Re: DataSourceV2 capability API

2018-11-09 Thread Ryan Blue
Another solution to the decimal case is using the capability API: use a
capability to signal that the table knows about `supports-decimal`. So
before the decimal support check, it would check
`table.isSupported("type-capabilities")`.

On Fri, Nov 9, 2018 at 12:45 PM Ryan Blue  wrote:

> For that case, I think we would have a property that defines whether
> supports-decimal is assumed or checked with the capability.
>
> Wouldn't we have this problem no matter what the capability API is? If we
> used a trait to signal decimal support, then we would have to deal with
> sources that were written before the trait was introduced. That doesn't
> change the need for some way to signal support for specific capabilities
> like the ones I've suggested.
>
> On Fri, Nov 9, 2018 at 12:38 PM Reynold Xin  wrote:
>
>> "If there is no way to report a feature (e.g., able to read missing as
>> null) then there is no way for Spark to take advantage of it in the first
>> place"
>>
>> Consider this (just a hypothetical scenario): We added "supports-decimal"
>> in the future, because we see a lot of data sources don't support decimal
>> and we want a more graceful error handling. That'd break all existing data
>> sources.
>>
>> You can say we would never add any "existing" features to the feature
>> list in the future, as a requirement for the feature list.
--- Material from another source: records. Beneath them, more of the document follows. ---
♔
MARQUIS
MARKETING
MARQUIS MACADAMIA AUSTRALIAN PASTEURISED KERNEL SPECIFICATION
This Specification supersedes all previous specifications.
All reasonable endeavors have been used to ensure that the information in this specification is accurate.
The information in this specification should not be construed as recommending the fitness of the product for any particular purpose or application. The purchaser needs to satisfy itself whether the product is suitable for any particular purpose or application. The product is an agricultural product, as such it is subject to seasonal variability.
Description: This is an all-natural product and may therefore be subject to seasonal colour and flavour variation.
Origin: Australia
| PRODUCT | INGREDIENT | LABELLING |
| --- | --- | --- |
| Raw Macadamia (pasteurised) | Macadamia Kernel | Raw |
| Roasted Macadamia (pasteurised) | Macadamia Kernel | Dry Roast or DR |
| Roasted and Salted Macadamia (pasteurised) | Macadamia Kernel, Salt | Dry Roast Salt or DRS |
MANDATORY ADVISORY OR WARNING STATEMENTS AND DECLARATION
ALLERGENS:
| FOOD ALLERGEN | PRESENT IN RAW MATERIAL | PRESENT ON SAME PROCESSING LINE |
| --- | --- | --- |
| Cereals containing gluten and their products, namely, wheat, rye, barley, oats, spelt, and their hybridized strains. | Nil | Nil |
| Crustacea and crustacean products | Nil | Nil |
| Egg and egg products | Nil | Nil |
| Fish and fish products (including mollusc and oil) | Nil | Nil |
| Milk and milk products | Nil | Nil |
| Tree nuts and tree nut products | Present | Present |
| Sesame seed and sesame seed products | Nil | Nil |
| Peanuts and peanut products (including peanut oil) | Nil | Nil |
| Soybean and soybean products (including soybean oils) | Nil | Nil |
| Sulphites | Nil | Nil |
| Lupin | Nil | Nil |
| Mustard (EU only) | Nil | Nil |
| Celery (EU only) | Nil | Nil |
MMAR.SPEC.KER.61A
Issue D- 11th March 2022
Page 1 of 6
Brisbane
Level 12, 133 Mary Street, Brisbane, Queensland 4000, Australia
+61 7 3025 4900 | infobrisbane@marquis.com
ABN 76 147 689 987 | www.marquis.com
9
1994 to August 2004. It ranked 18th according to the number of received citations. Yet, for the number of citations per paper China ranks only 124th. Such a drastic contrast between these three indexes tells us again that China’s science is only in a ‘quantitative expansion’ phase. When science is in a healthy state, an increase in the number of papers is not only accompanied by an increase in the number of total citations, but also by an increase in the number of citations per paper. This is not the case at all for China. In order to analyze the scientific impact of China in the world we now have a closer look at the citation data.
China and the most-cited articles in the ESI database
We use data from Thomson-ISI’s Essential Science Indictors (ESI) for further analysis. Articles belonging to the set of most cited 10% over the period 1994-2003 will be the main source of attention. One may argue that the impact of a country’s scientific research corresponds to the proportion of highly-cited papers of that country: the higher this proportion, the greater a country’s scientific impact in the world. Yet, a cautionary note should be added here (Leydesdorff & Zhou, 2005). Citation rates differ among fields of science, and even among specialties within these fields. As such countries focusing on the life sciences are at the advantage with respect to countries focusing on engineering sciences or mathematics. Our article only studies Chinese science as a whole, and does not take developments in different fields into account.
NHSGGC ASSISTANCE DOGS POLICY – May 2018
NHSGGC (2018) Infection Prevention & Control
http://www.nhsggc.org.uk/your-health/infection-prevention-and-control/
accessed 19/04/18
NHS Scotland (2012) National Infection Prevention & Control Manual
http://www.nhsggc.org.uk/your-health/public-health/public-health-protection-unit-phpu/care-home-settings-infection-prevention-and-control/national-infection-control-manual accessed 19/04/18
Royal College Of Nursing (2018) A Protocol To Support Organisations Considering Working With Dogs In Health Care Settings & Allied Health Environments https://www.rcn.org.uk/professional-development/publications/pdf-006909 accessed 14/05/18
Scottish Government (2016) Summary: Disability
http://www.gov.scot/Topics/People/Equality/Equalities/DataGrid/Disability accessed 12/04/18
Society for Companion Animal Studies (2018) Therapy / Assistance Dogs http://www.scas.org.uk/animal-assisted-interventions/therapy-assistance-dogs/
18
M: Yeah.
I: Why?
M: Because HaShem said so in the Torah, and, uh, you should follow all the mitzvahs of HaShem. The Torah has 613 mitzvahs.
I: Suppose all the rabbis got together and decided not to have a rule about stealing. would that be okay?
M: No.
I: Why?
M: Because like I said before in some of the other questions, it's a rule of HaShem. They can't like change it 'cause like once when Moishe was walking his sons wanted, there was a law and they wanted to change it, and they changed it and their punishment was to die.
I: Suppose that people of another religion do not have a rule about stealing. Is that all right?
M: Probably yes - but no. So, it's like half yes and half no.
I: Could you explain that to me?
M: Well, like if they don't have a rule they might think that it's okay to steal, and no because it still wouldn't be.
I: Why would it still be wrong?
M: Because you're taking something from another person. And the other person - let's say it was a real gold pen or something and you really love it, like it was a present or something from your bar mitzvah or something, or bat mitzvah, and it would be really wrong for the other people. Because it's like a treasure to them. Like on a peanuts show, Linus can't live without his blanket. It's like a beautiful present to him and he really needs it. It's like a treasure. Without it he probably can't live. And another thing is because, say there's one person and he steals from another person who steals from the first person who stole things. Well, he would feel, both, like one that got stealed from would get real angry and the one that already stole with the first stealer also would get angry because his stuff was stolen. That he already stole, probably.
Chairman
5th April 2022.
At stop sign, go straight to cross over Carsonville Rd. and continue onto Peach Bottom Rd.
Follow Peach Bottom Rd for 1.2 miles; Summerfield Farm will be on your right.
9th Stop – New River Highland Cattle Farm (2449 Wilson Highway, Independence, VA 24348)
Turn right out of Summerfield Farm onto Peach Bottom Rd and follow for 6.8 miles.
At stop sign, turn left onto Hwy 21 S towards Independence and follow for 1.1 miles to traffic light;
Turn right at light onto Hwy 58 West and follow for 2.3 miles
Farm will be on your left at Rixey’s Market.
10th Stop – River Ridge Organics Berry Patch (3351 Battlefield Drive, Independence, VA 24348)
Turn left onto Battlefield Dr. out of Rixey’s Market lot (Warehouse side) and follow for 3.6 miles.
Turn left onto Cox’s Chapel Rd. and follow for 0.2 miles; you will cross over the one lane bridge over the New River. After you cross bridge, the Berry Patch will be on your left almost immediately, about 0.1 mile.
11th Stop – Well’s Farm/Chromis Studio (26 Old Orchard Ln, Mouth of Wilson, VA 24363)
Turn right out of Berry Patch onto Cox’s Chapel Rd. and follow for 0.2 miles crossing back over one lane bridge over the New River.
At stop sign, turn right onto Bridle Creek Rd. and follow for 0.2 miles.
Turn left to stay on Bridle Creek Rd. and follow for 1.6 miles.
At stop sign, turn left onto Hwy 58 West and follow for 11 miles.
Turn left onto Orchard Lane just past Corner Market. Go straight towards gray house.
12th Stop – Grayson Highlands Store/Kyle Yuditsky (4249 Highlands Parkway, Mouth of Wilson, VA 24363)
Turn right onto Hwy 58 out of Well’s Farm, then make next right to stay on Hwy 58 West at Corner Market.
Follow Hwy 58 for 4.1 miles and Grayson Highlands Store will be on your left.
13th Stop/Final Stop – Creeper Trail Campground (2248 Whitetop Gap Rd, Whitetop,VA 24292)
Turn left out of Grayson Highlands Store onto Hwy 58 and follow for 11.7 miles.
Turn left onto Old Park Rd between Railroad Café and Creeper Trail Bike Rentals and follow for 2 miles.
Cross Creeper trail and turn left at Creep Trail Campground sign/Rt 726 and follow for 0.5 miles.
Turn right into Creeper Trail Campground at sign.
But then I'm
>> wondering how much does it really give you, beyond telling data sources to
>> throw exceptions when they don't support a specific operation.
>>
>>
>> On Fri, Nov 9, 2018 at 11:54 AM Ryan Blue  wrote:
>>
>>> Do you have an example in mind where we might add a capability and break
>>> old versions of data sources?
>>>
>>> These are really for being able to tell what features a data source has.
>>> If there is no way to report a feature (e.g., able to read missing as null)
>>> then there is no way for Spark to take advantage of it in the first place.
>>> For the uses I've proposed, forward compatibility isn't a concern. When we
>>> add a capability, we add handling for it that old versions wouldn't be able
>>> to use anyway. The advantage is that we don't have to treat all sources the
>>> same.
>>>
>>> On Fri, Nov 9, 2018 at 11:32 AM Reynold Xin  wrote:
>>>
>>>> How do we deal with forward compatibility? Consider, Spark adds a new
>>>> "property". In the past the data source supports that property, but since
>>>> it was not explicitly defined, in the new version of Spark that data source
>>>> would be considered not supporting that property, and thus throwing an
>>>> exception.
>>>>
>>>>
>>>> On Fri, Nov 9, 2018 at 9:11 AM Ryan Blue  wrote:
>>>>
>>>>> I'd have two places. First, a class that defines properties supported
>>>>> and identified by Spark, like the SQLConf definitions. Second, in
>>>>> documentation for the v2 table API.
>>>>>
>>>>> On Fri, Nov 9, 2018 at 9:00 AM Felix Cheung 
>>>>> wrote:
>>>>>
>>>>>> One question is where will the list of capability strings be defined?
>>>>>>
>>>>>>
>>>>>> --
>>>>>> *From:* Ryan Blue 
>>>>>> *Sent:* Thursday, November 8, 2018 2:09 PM
>>>>>> *To:* Reynold Xin
>>>>>> *Cc:* Spark Dev List
>>>>>> *Subject:* Re: DataSourceV2 capability API
>>>>>>
>>>>>>
>>>>>> Yes, we currently use traits that have methods. Something like
>>>>>> “supports reading missing columns” doesn’t need to deliver methods. The
>>>>>> other example is where we don’t have an object to test for a trait (
>>>>>> scan.isInstanceOf[SupportsBatch]) until we have a Scan with pushdown
>>>>>> done. That could be expensive so we can use a capability to fail faster.
>>>>>>
>>>>>> On Thu, Nov 8, 2018 at 1:54 PM Reynold Xin 
>>>>>> wrote:
>>>>>>
>>>>>>> This is currently accomplished by having traits that data sources
>>>>>>> can extend, as well as runtime exceptions right? It's hard to argue one 
>>>>>>> way
>>>>>>> vs another without knowing how things will evolve (e.g. how many 
>>>>>>> different
>>>>>>> capabilities there will be).
>>>&g

Re: DataSourceV2 capability API

2018-11-09 Thread Ryan Blue
For that case, I think we would have a property that defines whether
supports-decimal is assumed or checked with the capability.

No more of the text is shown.